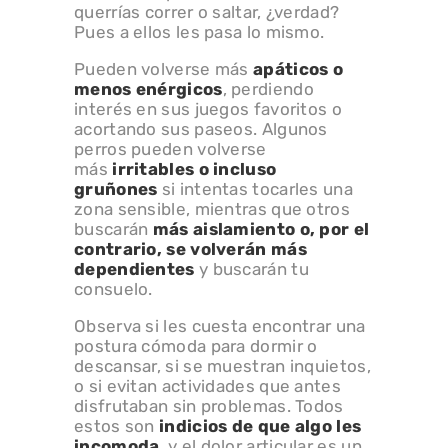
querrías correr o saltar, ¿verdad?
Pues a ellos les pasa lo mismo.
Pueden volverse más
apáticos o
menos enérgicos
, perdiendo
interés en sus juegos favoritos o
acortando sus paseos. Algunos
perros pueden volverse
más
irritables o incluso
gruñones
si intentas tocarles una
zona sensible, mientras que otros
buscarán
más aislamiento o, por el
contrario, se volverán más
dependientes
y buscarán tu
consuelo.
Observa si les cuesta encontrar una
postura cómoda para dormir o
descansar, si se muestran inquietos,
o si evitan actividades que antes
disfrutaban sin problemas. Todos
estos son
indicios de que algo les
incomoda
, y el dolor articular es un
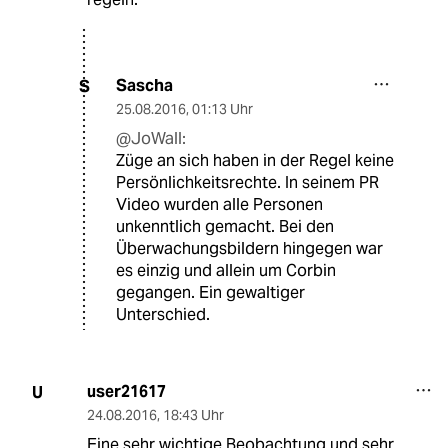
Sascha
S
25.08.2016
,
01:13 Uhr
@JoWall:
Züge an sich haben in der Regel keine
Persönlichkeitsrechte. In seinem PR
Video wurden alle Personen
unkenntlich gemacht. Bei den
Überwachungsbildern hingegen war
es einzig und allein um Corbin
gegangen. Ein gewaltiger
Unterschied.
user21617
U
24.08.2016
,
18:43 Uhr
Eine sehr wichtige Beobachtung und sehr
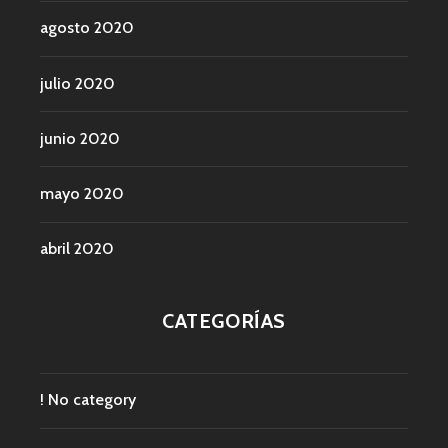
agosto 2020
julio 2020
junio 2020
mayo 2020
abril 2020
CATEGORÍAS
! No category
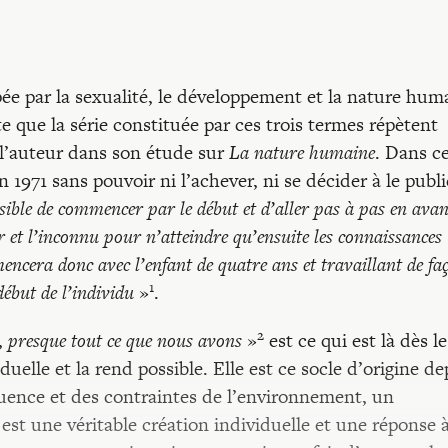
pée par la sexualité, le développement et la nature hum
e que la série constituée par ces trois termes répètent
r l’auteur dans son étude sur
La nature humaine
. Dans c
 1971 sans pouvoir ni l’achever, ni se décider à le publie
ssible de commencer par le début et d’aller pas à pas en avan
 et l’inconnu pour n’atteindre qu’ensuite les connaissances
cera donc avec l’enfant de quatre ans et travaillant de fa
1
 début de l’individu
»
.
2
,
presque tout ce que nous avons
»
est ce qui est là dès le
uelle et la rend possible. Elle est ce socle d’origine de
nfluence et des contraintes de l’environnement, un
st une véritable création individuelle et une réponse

● ● ● ● ●

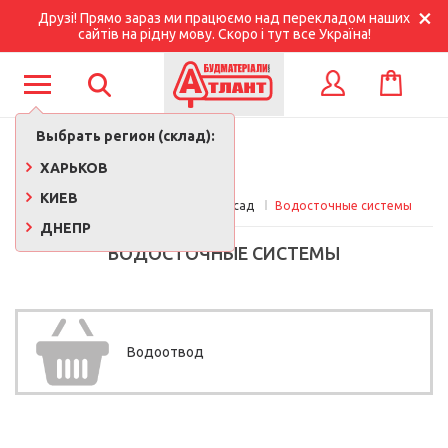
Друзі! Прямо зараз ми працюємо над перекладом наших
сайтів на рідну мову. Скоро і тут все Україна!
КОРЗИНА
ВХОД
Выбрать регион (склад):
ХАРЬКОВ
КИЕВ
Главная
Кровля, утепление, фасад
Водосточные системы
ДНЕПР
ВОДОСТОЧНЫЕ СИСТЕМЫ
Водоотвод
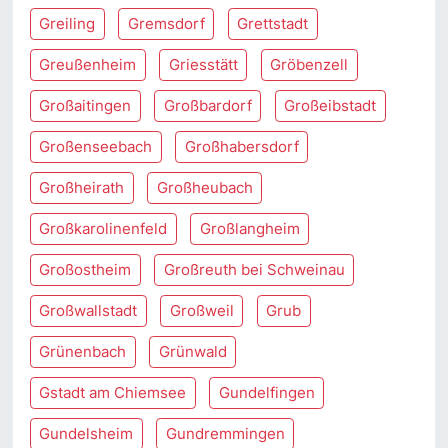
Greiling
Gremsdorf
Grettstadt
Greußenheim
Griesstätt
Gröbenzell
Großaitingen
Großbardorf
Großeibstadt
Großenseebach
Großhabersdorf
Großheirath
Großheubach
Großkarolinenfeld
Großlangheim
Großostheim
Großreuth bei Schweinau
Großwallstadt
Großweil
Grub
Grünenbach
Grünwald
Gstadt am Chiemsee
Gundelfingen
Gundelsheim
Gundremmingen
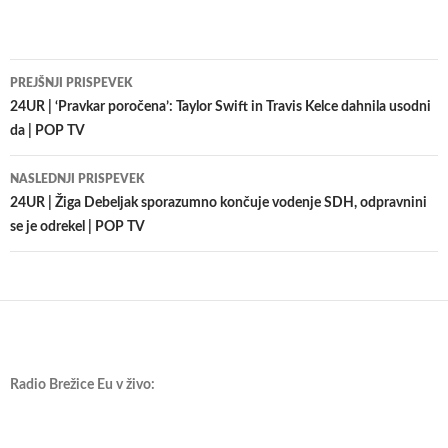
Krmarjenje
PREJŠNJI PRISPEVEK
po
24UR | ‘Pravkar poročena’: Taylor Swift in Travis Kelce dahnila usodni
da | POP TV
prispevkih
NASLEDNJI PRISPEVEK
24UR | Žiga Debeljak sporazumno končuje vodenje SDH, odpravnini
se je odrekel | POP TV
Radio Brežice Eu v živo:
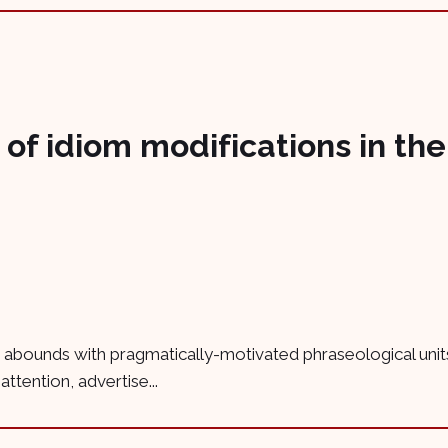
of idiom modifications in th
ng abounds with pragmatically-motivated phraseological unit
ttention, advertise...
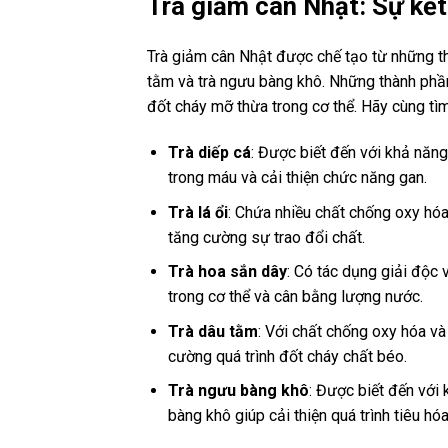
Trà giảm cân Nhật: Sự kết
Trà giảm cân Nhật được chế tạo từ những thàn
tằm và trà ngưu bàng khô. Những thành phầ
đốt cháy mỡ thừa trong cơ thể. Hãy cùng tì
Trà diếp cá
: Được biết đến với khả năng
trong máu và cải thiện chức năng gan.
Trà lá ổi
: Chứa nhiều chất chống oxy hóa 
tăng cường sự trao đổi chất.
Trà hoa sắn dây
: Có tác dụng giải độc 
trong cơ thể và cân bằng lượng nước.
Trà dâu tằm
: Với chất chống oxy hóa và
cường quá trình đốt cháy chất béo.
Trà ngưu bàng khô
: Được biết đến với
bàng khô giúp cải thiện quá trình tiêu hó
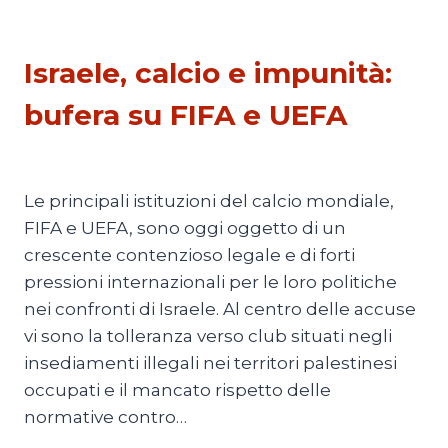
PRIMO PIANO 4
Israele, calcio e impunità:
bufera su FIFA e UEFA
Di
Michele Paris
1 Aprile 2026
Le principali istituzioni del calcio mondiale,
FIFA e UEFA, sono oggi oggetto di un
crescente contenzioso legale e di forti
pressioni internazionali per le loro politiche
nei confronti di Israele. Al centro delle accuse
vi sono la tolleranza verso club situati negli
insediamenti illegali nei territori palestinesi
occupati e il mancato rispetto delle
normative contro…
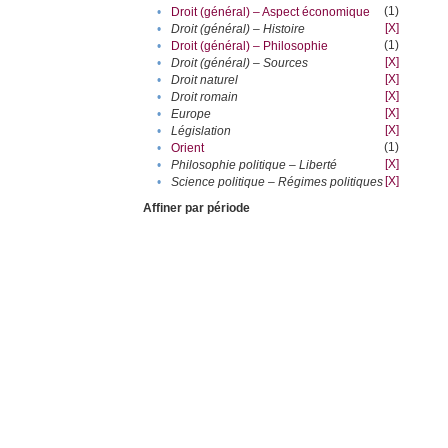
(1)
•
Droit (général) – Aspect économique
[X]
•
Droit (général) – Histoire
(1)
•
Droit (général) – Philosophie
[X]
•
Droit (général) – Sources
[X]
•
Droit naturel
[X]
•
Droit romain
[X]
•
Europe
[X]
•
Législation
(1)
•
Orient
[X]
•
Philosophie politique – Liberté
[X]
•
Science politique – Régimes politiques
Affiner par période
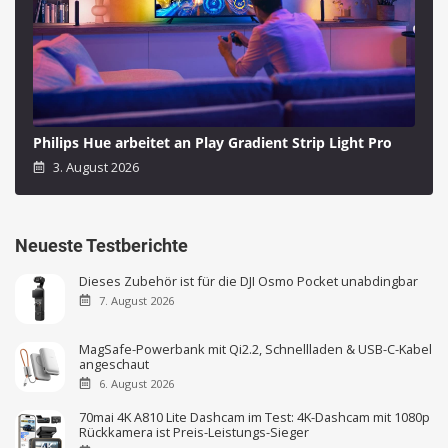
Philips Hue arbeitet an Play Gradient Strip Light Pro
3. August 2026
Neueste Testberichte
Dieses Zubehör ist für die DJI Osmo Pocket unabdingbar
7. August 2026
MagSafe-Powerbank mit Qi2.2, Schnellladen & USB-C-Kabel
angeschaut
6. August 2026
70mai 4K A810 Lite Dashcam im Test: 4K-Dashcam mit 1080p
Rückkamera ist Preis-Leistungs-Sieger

● ● ● ● ●

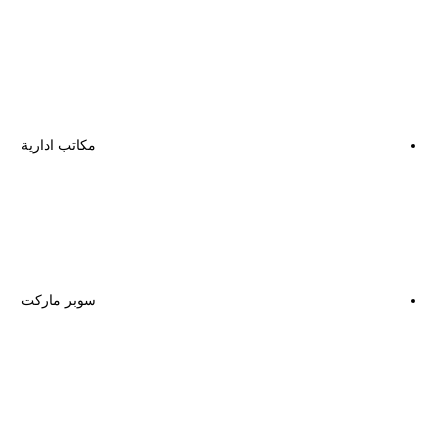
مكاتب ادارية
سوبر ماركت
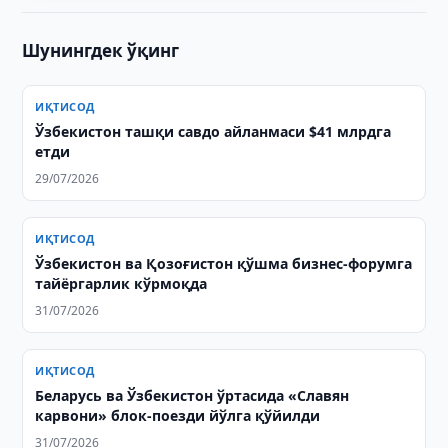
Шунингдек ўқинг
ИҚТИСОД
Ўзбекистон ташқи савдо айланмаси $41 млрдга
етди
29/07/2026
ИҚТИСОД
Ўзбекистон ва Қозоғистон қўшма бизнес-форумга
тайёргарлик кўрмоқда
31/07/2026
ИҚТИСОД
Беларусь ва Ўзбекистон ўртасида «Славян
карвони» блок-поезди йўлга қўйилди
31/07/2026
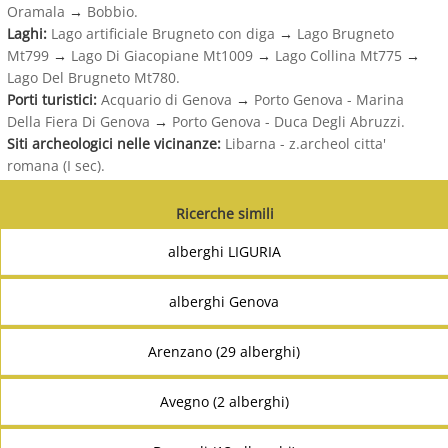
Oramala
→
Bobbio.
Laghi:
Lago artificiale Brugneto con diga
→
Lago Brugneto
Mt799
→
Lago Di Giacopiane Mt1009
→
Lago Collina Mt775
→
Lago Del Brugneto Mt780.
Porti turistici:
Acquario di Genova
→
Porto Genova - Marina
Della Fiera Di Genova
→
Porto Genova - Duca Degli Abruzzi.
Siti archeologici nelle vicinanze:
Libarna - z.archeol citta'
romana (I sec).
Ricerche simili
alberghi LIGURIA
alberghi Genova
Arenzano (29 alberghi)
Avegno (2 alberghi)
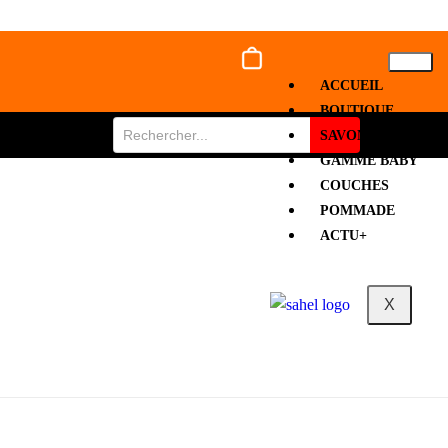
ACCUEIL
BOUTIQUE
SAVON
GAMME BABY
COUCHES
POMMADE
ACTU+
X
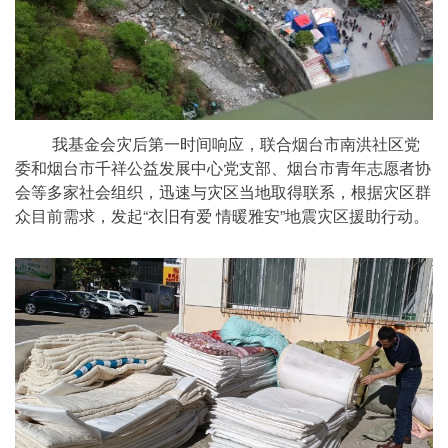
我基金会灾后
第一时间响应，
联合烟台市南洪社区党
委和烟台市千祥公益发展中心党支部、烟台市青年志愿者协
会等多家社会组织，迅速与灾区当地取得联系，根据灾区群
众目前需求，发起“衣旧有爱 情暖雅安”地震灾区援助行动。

● ● ● ● ●

Copy each line above that contains the word "Brugneto".

> _ANSWER BELOW_:
Lago artificiale Brugneto con diga
Lago Brugneto
Lago Del Brugneto Mt780.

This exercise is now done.